(Dataset entries)
· · ·

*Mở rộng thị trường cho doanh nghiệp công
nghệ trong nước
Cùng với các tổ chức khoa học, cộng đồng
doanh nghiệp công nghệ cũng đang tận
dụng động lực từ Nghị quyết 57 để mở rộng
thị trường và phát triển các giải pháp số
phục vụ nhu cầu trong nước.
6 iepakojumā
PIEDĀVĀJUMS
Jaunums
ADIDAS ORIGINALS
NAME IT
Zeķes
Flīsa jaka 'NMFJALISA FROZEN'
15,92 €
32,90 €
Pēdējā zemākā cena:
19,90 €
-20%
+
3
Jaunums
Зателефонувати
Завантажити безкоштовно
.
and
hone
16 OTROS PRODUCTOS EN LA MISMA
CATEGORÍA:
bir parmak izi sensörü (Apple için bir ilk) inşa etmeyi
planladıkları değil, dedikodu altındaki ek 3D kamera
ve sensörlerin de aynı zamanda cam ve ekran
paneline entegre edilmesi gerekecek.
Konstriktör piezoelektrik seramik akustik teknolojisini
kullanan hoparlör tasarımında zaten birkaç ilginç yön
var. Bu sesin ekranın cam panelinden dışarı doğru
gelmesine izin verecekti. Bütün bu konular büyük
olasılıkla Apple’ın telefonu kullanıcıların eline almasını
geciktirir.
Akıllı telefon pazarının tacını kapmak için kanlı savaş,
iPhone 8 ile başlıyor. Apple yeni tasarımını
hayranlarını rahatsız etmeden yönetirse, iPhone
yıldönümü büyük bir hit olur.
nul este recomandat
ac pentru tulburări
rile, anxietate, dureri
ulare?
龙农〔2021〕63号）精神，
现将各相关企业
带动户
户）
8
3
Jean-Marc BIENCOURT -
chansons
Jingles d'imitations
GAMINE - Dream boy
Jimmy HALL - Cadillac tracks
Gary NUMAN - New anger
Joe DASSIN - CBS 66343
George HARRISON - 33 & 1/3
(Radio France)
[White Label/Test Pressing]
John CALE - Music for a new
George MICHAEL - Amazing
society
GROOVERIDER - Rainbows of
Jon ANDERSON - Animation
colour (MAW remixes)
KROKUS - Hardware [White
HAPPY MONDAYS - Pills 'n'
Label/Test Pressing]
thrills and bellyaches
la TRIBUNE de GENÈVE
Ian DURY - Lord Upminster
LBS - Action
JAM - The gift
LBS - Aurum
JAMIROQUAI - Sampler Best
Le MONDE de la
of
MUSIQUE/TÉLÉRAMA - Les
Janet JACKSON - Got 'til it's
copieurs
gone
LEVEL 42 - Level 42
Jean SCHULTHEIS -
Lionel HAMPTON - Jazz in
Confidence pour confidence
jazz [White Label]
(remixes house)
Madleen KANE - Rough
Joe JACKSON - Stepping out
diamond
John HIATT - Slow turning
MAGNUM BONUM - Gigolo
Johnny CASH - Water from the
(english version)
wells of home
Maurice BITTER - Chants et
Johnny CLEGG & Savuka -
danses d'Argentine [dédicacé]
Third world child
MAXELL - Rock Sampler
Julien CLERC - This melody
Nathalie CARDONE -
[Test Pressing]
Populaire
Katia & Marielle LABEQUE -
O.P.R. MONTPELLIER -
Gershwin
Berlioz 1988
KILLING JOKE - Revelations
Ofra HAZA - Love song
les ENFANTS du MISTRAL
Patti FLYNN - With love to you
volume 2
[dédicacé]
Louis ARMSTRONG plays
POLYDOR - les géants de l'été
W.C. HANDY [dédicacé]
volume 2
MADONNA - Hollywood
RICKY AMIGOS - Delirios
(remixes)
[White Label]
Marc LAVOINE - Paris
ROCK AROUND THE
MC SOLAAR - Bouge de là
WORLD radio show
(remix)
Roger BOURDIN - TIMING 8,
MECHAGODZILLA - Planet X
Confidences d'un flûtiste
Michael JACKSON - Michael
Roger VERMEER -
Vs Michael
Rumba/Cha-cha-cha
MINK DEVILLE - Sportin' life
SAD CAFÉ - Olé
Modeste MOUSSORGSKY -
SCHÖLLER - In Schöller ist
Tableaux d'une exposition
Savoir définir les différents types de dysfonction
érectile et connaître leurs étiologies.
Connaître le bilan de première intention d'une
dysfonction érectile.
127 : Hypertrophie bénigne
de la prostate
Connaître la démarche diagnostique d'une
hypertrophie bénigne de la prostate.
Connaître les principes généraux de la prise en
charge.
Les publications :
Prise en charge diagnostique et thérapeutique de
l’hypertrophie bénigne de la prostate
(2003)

· · ·

_Task to complete_
Given the data above, transcribe exactly the lines from the one containing "Зателефонувати" down to the one containing "ve sensörlerin de aynı zamanda cam ve ekran", and no others.

_Result of this exercise_
Зателефонувати
Завантажити безкоштовно
.
and
hone
16 OTROS PRODUCTOS EN LA MISMA
CATEGORÍA:
bir parmak izi sensörü (Apple için bir ilk) inşa etmeyi
planladıkları değil, dedikodu altındaki ek 3D kamera
ve sensörlerin de aynı zamanda cam ve ekran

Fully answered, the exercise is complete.